— WORK ORDER —
Go through the listing below and show each line that has the word "Page".

+++

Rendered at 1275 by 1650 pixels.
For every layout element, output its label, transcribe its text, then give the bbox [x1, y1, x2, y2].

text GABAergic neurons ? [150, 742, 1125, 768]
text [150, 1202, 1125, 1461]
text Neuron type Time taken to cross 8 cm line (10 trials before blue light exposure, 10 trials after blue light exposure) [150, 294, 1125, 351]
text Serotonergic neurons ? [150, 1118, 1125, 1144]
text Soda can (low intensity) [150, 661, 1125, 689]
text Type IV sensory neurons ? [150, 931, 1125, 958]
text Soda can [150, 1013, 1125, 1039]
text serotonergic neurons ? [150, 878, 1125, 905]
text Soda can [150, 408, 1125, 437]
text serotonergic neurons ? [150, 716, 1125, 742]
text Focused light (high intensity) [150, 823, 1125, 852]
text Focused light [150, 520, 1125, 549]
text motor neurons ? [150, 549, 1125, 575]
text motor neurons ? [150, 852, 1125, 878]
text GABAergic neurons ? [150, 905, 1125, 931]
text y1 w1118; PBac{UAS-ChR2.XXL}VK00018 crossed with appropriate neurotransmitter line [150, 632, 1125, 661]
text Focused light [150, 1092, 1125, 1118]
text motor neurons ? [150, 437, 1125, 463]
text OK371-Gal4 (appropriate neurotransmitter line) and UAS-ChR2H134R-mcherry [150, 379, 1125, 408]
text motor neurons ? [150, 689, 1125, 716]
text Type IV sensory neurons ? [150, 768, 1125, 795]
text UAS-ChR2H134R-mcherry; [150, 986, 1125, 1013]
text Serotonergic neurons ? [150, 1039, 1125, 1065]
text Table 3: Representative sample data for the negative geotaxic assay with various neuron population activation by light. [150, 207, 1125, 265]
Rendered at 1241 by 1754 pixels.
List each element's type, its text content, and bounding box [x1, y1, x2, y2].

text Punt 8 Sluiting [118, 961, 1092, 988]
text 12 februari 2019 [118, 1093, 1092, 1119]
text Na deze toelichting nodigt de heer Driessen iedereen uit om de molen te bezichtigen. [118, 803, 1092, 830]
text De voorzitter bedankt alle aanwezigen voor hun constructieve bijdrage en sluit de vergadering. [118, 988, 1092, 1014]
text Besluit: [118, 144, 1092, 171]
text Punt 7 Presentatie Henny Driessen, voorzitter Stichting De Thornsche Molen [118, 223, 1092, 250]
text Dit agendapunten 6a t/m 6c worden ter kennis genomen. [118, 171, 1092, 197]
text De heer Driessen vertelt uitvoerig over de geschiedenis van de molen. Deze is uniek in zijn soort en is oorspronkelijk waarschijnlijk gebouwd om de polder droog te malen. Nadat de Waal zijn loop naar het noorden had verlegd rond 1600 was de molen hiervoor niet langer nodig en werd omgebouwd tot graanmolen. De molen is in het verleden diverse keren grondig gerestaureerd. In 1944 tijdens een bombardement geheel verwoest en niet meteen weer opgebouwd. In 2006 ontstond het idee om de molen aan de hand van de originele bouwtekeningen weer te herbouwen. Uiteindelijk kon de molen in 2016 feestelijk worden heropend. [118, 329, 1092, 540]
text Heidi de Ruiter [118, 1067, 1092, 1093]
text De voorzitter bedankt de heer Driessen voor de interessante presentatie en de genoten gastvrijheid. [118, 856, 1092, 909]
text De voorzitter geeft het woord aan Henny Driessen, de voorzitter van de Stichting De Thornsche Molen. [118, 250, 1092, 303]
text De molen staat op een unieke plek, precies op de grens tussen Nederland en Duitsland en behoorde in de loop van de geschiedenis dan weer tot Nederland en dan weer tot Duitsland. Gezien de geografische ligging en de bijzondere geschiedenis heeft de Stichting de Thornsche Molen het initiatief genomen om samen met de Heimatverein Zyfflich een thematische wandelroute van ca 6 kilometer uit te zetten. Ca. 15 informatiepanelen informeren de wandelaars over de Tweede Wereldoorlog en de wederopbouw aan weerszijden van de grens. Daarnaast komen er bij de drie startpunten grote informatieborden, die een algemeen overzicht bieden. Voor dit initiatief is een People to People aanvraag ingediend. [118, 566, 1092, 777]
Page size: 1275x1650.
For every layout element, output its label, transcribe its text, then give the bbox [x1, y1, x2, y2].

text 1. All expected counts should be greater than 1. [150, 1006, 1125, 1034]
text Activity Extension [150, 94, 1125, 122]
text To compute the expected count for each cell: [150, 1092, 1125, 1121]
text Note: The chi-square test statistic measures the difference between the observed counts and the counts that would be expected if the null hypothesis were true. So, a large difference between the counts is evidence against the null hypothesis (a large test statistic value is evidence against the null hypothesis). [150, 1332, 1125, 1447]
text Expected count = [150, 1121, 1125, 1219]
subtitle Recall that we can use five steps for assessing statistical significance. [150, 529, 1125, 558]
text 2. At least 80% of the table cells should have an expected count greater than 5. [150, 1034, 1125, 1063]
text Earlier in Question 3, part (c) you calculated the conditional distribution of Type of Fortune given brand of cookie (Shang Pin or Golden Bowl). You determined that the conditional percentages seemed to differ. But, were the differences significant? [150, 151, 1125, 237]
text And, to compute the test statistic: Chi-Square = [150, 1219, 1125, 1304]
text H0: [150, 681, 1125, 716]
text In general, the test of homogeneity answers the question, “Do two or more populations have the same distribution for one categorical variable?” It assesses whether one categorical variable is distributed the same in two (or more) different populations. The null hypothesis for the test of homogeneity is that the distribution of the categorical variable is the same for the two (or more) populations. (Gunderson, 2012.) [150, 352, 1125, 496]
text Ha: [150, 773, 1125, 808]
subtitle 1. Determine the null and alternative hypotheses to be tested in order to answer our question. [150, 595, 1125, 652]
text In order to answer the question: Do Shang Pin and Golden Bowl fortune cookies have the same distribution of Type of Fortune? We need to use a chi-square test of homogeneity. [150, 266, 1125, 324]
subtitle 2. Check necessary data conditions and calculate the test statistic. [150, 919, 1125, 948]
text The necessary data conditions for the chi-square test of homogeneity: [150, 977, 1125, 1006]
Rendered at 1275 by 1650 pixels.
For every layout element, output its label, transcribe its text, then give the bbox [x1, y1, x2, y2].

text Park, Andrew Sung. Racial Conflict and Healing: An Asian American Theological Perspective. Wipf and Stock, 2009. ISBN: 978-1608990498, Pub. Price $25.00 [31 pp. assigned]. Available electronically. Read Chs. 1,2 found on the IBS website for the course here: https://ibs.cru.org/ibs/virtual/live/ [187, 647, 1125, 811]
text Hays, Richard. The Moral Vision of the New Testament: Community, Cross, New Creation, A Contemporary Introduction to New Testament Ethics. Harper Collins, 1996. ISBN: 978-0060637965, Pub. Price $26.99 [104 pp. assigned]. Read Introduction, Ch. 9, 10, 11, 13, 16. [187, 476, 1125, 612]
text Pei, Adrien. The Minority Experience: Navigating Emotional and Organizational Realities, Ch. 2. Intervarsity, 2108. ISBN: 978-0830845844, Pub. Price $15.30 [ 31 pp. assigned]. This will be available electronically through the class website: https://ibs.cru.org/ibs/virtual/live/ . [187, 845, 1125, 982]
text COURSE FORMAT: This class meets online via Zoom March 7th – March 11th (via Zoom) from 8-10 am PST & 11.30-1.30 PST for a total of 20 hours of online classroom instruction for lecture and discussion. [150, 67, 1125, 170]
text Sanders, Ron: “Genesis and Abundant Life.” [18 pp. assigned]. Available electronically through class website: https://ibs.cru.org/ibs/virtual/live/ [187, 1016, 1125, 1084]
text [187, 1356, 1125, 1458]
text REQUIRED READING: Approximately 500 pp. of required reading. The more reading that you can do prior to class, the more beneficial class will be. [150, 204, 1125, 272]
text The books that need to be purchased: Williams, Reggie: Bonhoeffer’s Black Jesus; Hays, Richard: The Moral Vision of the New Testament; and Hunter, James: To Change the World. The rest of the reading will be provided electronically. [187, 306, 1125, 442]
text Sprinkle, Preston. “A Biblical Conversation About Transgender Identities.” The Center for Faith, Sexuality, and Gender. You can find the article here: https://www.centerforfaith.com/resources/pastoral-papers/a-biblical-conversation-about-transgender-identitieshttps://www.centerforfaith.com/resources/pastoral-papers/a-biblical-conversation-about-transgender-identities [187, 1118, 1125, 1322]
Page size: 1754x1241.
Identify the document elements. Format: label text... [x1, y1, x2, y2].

+++

— RESPONSE —
Page size: 1275x1650.
Page size: 1754x1241.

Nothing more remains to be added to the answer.